Pero su voz fue ahogada por la furia de los demás. Miguel y Gabriel ya no escuchaban razones. Solo se veían el uno al otro como adversarios irreconciliables.

El Abismo conspira

En las profundidades del Abismo, donde ni la luz ni el tiempo tienen dominio, Lucifer observaba el caos con una sonrisa. Sus alas negras, más vastas que cualquier sombra, envolvían el trono de obsidiana en el que reposaba. Frente a él, Sariel, con sus alas aún ennegrecidas por la batalla perdida contra Seraphiel, inclinaba la cabeza con reverencia.
—El Cielo se divide, mi señor. Los ángeles ya dudan, los arcángeles se enfrentan. Solo debemos empujar un poco más y se quebrarán.

Lucifer lo miró con sus ojos como brasas eternas.
—Miguel planta semillas de duda, Gabriel siembra orden, Rafael busca equilibrio… y en esa discordia, yo sembraré fuego.

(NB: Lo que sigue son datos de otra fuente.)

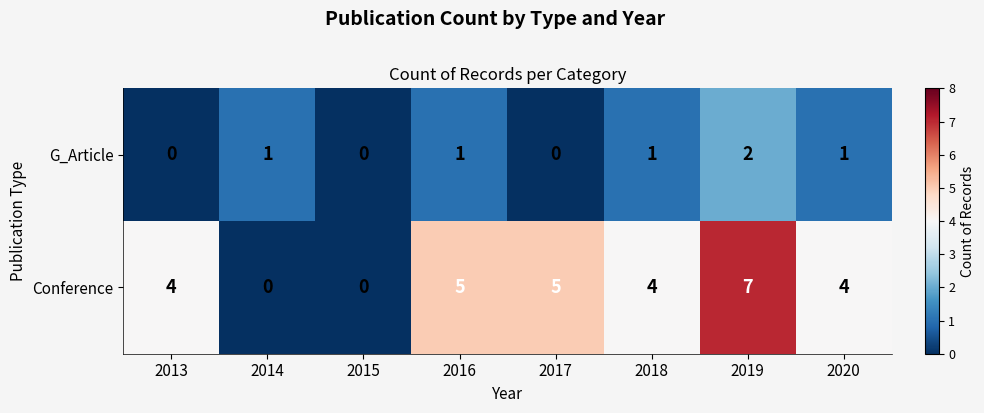

At which category is the sum across all series the highest?

2019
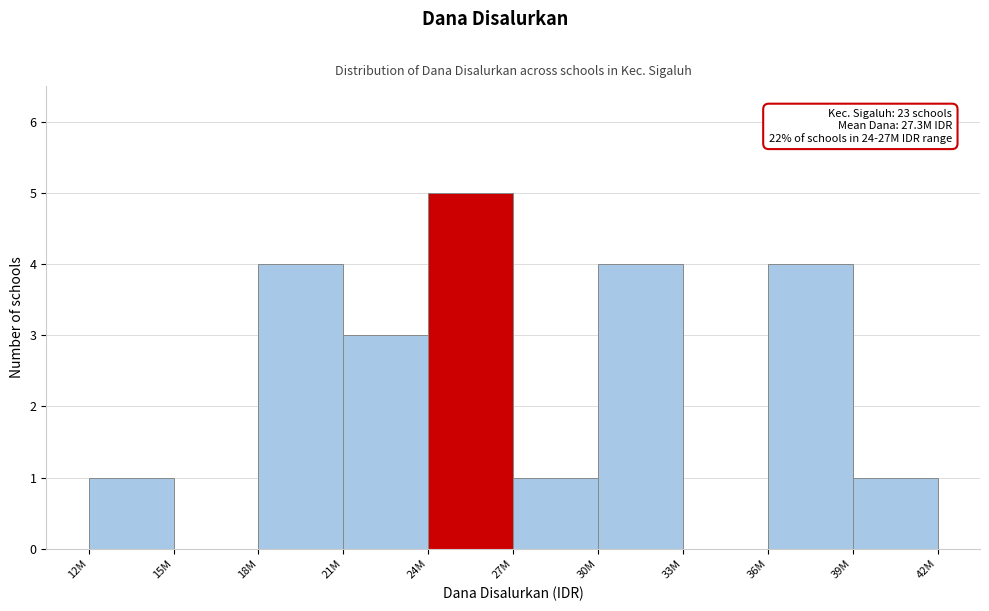

Reading left to right, extract all data points from this chart.

12M=1	15M=0	18M=4	21M=3	24M=5	27M=1	30M=4	33M=0	36M=4	39M=1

Sariel levantó la mirada, su voz cargada de ansia.
—¿Y qué haremos con Uriel y Asmodeo?

Lucifer sonrió con crueldad.
—Ellos son la chispa. El Cielo los teme, el Abismo los odia. Su amor es un arma de doble filo. Déjalos vivir… por ahora. Porque mientras existan, los dos reinos se desangrarán en sospechas.

Un rugido resonó en el Abismo. Legiones de demonios aguardaban, sus ojos encendidos por el deseo de sangre. Lucifer levantó la mano, y un río de sombras emergió de los abismos profundos.

—El tiempo de la guerra ha llegado. Que los cielos se desgarren.

El refugio de Uriel y Asmodeo

En el refugio, Uriel y Asmodeo sintieron el estremecimiento del cosmos. El río de luz se agitó, y el aire se volvió pesado.

Uriel abrió los ojos, alarmado.
—Algo ocurre en el Cielo. Mis hermanos… están en guerra.

Asmodeo lo sostuvo, sus alas azules rodeándolo.
—Y el Abismo no perderá la oportunidad. Lo sé. Lo huelo en el aire.